**TEXTAUSZUG**
- - - - - - -

Laut Fortschrittsbericht der Europäischen Kommission "gingen bei der Türkischen
Menschenrechtsvereinigung im ersten Halbjahr 2004 692 Klagen im Zusammenhang mit Folter ein,
was gegenüber dem Vorjahreszeitraum einer Abnahme von 29 % entspricht".

In diesem Zusammenhang ist auch folgender Umstand von Bedeutung: Die staatliche Institution der
„Menschenrechtspräsidentschaft" (klar von der Menschenrechtsvereinigung und dem
Menschenrechtsbeirat zu unterscheiden) hat in der Türkei die Aufgabe, Klagen zu bearbeiten und
konkreten Fällen nachzugehen. Laut Fortschrittsbericht der Europäischen Kommission bezog sich
"ein Großteil der Klagen wegen Menschenrechtsverletzungen, welche die Menschenrechts-
präsidentschaft zwischen Januar und Juni 2004 erhalten hat, auf Folter und Misshandlung, was
darauf
hindeutet, dass diese Praxis nach wie vor ein Problem darstellt." Die Gesamtzahl der
Einzelpersonen, die von Januar bis Juni 2004 Klagen bei der Menschenrechtspräsidentschaft
einreichten, betrug nach offiziellen, vom Fortschrittsbericht der Kommission zitierten Angaben 388.

- - - - - - -

**ARBEITSAUFTRÄGE**
[1] Schreiben Sie aus dem Auszug über Folterklagen in der Türkei die Passage wortgetreu ab, die mit „In diesem Zusammenhang" beginnt und sich bis einschließlich „zitierten Angaben 388." erstreckt.
[2] Setzen Sie den Auszug über Folterklagen in der Türkei im Anschluss an seinen letzten Satz fort.

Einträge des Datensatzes
- - - - - - -

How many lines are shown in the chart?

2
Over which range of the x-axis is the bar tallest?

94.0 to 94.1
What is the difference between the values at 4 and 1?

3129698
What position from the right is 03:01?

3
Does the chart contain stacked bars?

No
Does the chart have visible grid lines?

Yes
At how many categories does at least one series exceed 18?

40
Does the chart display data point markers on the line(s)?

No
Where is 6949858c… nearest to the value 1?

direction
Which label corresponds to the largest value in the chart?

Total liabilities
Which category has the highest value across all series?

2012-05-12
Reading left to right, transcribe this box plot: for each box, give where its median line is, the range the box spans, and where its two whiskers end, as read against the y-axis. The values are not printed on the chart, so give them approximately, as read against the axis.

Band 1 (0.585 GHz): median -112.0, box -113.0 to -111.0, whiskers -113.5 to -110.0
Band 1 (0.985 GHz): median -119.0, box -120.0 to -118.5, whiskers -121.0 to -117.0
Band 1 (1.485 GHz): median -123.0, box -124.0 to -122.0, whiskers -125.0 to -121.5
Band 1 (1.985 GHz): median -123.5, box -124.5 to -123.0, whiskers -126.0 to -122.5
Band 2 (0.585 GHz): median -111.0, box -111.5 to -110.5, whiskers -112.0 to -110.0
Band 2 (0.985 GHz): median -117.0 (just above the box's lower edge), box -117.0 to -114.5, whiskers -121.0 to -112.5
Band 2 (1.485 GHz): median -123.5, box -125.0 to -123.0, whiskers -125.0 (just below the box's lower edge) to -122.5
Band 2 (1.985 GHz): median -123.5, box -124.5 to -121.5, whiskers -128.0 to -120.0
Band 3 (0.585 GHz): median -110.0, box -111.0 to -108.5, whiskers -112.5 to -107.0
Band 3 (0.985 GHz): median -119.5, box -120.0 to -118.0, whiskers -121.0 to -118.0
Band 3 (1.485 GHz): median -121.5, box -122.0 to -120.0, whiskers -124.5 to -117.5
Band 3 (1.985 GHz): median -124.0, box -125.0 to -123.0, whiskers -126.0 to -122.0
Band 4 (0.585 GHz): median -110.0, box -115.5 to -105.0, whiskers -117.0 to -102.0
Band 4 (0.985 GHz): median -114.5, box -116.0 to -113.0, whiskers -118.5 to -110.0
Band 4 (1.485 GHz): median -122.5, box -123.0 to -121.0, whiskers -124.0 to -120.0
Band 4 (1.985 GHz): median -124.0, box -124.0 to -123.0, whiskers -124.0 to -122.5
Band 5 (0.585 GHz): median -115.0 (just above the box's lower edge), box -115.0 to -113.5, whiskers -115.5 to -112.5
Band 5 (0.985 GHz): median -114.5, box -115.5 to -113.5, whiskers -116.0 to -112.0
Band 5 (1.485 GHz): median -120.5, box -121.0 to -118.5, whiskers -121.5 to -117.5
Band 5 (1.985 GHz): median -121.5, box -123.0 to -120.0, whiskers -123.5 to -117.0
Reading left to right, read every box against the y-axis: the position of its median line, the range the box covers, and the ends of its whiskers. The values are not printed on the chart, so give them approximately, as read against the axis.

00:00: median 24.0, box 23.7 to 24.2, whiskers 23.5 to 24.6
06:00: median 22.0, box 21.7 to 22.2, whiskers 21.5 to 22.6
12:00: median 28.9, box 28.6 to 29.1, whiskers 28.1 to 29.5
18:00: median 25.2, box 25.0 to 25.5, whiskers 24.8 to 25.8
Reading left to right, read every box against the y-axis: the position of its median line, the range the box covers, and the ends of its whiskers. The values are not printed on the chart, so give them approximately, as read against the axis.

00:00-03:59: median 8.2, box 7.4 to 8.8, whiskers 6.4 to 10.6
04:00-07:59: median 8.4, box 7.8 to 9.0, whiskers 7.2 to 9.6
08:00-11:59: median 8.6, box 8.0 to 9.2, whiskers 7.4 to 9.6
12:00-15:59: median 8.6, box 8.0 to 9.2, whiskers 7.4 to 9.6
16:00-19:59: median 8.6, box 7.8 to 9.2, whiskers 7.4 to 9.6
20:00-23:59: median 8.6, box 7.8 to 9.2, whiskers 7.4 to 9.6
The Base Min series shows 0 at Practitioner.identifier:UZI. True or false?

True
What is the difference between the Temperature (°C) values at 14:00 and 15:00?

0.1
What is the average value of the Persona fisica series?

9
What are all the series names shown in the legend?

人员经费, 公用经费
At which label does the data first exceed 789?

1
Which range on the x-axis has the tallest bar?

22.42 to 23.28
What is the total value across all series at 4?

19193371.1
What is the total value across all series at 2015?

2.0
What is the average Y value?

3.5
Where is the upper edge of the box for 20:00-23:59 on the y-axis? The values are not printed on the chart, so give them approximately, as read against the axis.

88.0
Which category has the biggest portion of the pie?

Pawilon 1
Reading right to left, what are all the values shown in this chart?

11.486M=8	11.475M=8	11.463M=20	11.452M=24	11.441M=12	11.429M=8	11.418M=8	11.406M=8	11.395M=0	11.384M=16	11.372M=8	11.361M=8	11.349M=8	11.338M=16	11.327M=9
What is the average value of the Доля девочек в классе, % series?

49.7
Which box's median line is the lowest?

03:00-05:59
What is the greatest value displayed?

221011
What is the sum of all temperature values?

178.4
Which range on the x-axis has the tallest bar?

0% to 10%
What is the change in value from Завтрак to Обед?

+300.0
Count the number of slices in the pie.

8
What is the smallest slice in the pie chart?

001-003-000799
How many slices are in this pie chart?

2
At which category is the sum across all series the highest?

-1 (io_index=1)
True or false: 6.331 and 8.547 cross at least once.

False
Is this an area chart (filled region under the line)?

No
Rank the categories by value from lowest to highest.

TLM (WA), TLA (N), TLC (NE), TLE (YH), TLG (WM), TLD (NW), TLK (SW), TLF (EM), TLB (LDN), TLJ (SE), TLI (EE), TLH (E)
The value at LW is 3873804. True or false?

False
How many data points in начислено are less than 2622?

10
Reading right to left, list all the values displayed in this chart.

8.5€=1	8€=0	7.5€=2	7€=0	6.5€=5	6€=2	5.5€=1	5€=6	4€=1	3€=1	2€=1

- - - - - - -

**ERWARTETE AUSGABEN**
[1]
In diesem Zusammenhang ist auch folgender Umstand von Bedeutung: Die staatliche Institution der
„Menschenrechtspräsidentschaft" (klar von der Menschenrechtsvereinigung und dem
Menschenrechtsbeirat zu unterscheiden) hat in der Türkei die Aufgabe, Klagen zu bearbeiten und
konkreten Fällen nachzugehen. Laut Fortschrittsbericht der Europäischen Kommission bezog sich
"ein Großteil der Klagen wegen Menschenrechtsverletzungen, welche die Menschenrechts-
präsidentschaft zwischen Januar und Juni 2004 erhalten hat, auf Folter und Misshandlung, was
darauf
hindeutet, dass diese Praxis nach wie vor ein Problem darstellt." Die Gesamtzahl der
Einzelpersonen, die von Januar bis Juni 2004 Klagen bei der Menschenrechtspräsidentschaft
einreichten, betrug nach offiziellen, vom Fortschrittsbericht der Kommission zitierten Angaben 388.

[2]
Zu Frage 9:

Laut Fortschrittsbericht der Europäischen Kommission hat die "Anzahl der Klagen wegen Folter
außerhalb der förmlichen Haft im Vergleich zum Jahr 2003 erheblich zugenommen."

Zu Frage 10:

Es gab keinen, speziell der Demonstration vom 1. September 2004 in Istanbul gewidmeten, Bericht.
Laufende Informationen des Generalkonsulates Istanbul über die Menschenrechtslage fließen
regelmäßig in die umfassende grundsätzliche Berichterstattung der Österreichischen Botschaft
Ankara, wie sie zu Frage 2 dargestellt wurde, ein. Das Generalkonsulat Istanbul berichtet jedoch
über einzelne Vorfälle direkt und umgehend, wenn österreichische Staatsbürger bzw. sonstige
österreichische Interessen unmittelbar betroffen sind.

Zu Frage 11:

Die Europäische Kommission kommt in ihrer Empfehlung zu dem Schluss, dass die Türkei die
politischen Kriterien für den Beginn von Beitrittsverhandlungen unter der Bedingung „ausreichend"
erfüllt, dass drei türkische Gesetze (Beschluss über die Strafprozessordnung, Gesetzgebung zur
Schaffung einer Kriminalpolizei, Gesetz über Strafvollzug und Maßregeln) verabschiedet und
zusammen mit drei weiteren türkischen Gesetzen (Vereinsgesetz, Strafgesetzbuch, Gesetz über die
zwischeninstanzlichen Berufungsgerichte) in Kraft gesetzt werden.

Sie geht aber keineswegs davon aus, dass damit die politischen Kriterien für eine Aufnahme in die
EU bereits „ausreichend“ erfüllt wären. Der Fortschritt der Beitrittsverhandlungen wird im
Gegenteil vor allem an eine Fortsetzung der politischen Reformen geknüpft, die seitens der EK
auch weiterhin genau beobachtet werden sollen („Monitoring“).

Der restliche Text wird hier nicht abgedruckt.